TEXT PROVIDED:
Contrary to what you may be thinking, this is not a tale of an inexperienced coder pretending to know what they’re doing. I have something even better for you.
It all begins in the dead of night, at my workplace. In front of me is a typical programmer’s desk - two computers, three monitors (one of which isn’t even plugged in), a mess of storage drives, SD cards, 2FA keys, and an arbitrary RPi 4, along with a host of items that most certainly don’t belong on my desk, and a tangle of cables that would give even a rat a migraine. My dev laptop is sitting idle on the desk, while I stare intently at the screen of a system running a battery of software tests. In front of me is the logs of a failed script run.
Generally when this particular script fails, it gives me some indication as to what went wrong. There are thorough error catching measures (or so I thought) throughout the code, so that if anything goes wrong, I know what went wrong and where. This time though, I’m greeted by something like this:
$ systemctl status test-sh.service
test-sh.service - does testing things
...
May 20 23:00:00 desktop-pc systemd[1]: Starting test-sh.service - does testing things
May 20 23:00:00 desktop-pc systemd[1]: test-sh.service: Failed with result ‘exit-code’.
May 20 23:00:00 desktop-pc systemd[1]: Failed to start test-sh.service.
I stare at the screen in bewilderment for a few seconds. No debugging info, no backtraces, no logs, not even an error message. It’s as if the script simply decided it needed some coffee before it would be willing to keep working this late at night. Having heard the tales of what happens when you give a computer coffee, I elected to try a different approach.

PROVIDED MATERIAL:

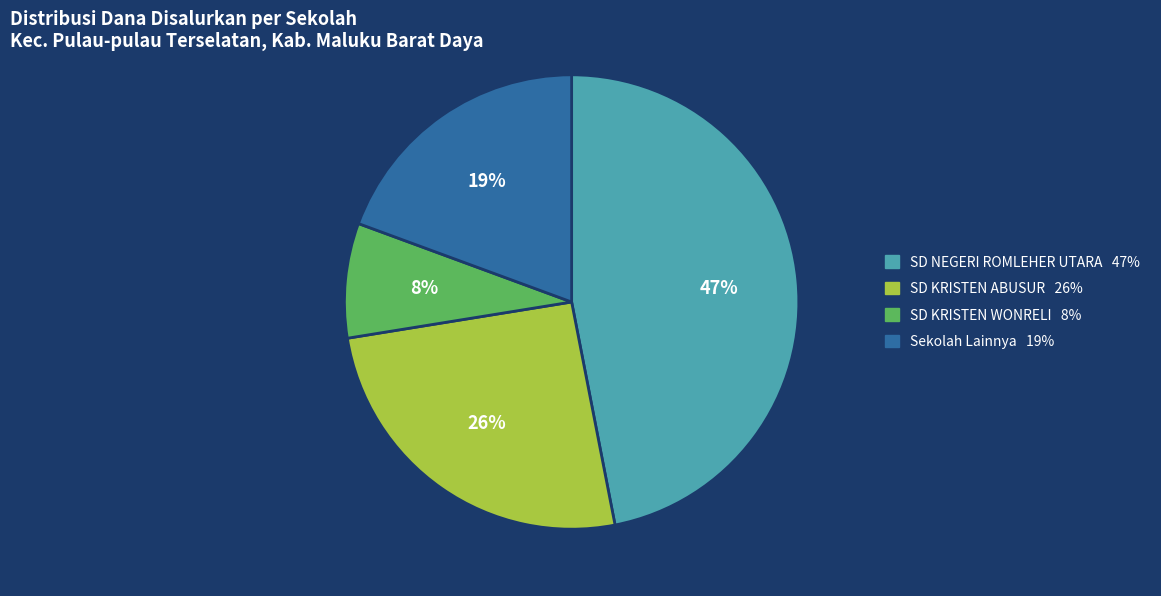

To the nearest percent, what is the difference between the largest and smallest slice percentages?

39%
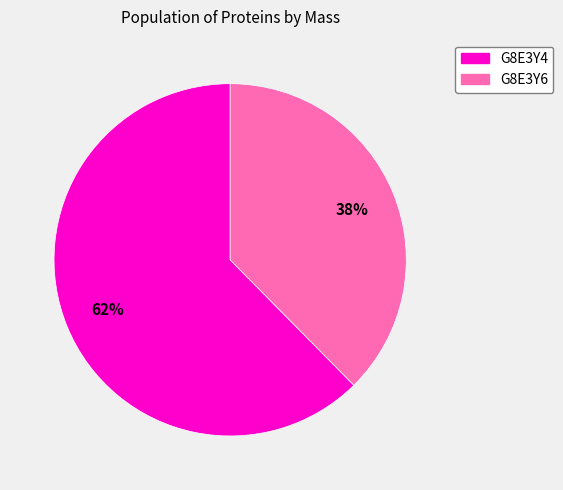

Is there any slice that represents more than half of the pie?

Yes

TASK REQUIREMENTS:
A. From the account of the failed test script above, copy out word for word the part that opens with the words containing "Generally when this" and closes with "with result ‘exit-code’.".
B. Answer these questions using the account of the failed test script above:
(i) How many monitors are on the desk, and how many of them are not plugged in?
(ii) With what result does the service fail, according to the logs?
(iii) What does the writer elect to do instead of giving the computer coffee?

RESULTS FOR THE EXERCISE:
A.
Generally when this particular script fails, it gives me some indication as to what went wrong. There are thorough error catching measures (or so I thought) throughout the code, so that if anything goes wrong, I know what went wrong and where. This time though, I’m greeted by something like this:
$ systemctl status test-sh.service
test-sh.service - does testing things
...
May 20 23:00:00 desktop-pc systemd[1]: Starting test-sh.service - does testing things
May 20 23:00:00 desktop-pc systemd[1]: test-sh.service: Failed with result ‘exit-code’.

B.
(i) Three monitors; one is not plugged in.
(ii) ‘exit-code’.
(iii) To try a different approach.